If Y and Z are uncorrelated, then: \begin{align*} E[YZ] &= E[Y] E[Z] \\ Var[Y+Z] &= Var[Y] + Var[Z] \end{align*}
If Y and Z are independent and have finite second moments, they are uncorrelated. However, the reverse is not necessarily true; uncorrelated variables are not always independent.
6.3 Expectations for random vectors
These concepts generalize to any k-dimensional random vector \boldsymbol Z = (Z_1, \ldots, Z_k).
The expectation vector of \boldsymbol Z is: E[\boldsymbol Z] = \begin{pmatrix} E[Z_1] \\ \vdots \\ E[Z_k] \end{pmatrix}. The covariance matrix of \boldsymbol Z is: \begin{align*} Var[\boldsymbol Z] &= E[(\boldsymbol Z-E[\boldsymbol Z])(\boldsymbol Z-E[\boldsymbol Z])'] \\ &= \begin{pmatrix} Var[Z_1] & Cov(Z_1, Z_2) & \ldots & Cov(X_1, Z_k) \\ Cov(Z_2, Z_1) & Var[Z_2] & \ldots & Cov(Z_2, Z_k) \\ \vdots & \vdots & \ddots & \vdots \\ Cov(Z_k, Z_1) & Cov(Z_k, Z_2) & \ldots & Var[Z_k] \end{pmatrix} \end{align*}
For any random vector \boldsymbol Z, the covariance matrix Var[\boldsymbol Z] is symmetric and positive semi-definite.
6.4 Population regression
Consider the dependent variable Y_i and the regressor vector \boldsymbol X_i = (1, X_{i2}, \ldots, X_{ik})' for a representative individual i from the population. Assume the linear relationship: Y_i = \boldsymbol X_i' \boldsymbol \beta + u_i, where \boldsymbol \beta is the vector of population regression coefficients, and u_i is an error term satisfying E[\boldsymbol X_i u_i] = \boldsymbol 0.

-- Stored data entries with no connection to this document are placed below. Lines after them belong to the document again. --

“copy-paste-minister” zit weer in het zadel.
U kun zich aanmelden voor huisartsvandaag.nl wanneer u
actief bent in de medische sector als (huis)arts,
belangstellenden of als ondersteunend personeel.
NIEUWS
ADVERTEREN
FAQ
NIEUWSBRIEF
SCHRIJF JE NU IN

The error term u_i accounts for factors affecting Y_i that are not included in the model, such as measurement errors, omitted variables, or unobserved/unmeasured variables. We assume all variables have finite second moments, ensuring that all covariances and cross-moments are finite.
To express \boldsymbol \beta in terms of population moments, compute: \begin{align*} E[\boldsymbol X_i Y_i] &= E[\boldsymbol X_i (\boldsymbol X_i' \beta + u_i)] \\ &= E[\boldsymbol X_i \boldsymbol X_i'] \boldsymbol \beta + E[\boldsymbol X_i u_i]. \end{align*}
Since E[\boldsymbol X_i u_i] = \boldsymbol 0, it follows that E[\boldsymbol X_i Y_i] = E[\boldsymbol X_i \boldsymbol X_i'] \boldsymbol \beta. Assuming E[\boldsymbol X_i \boldsymbol X_i'] is invertible, we solve for \boldsymbol \beta: \boldsymbol \beta = E[\boldsymbol X_i \boldsymbol X_i']^{-1} E[\boldsymbol X_i Y_i]. Applying the method of moments, we estimate \boldsymbol \beta by replacing the population moments with their sample counterparts: \widehat{ \boldsymbol \beta} = \bigg( \frac{1}{n} \sum_{i=1}^n \boldsymbol X_i \boldsymbol X_i' \bigg)^{-1} \frac{1}{n} \sum_{i=1}^n \boldsymbol X_i Y_i
This estimator \widehat{ \boldsymbol \beta} coincides with the OLS coefficient vector and is known as the OLS estimator or the method of moments estimator for \boldsymbol \beta.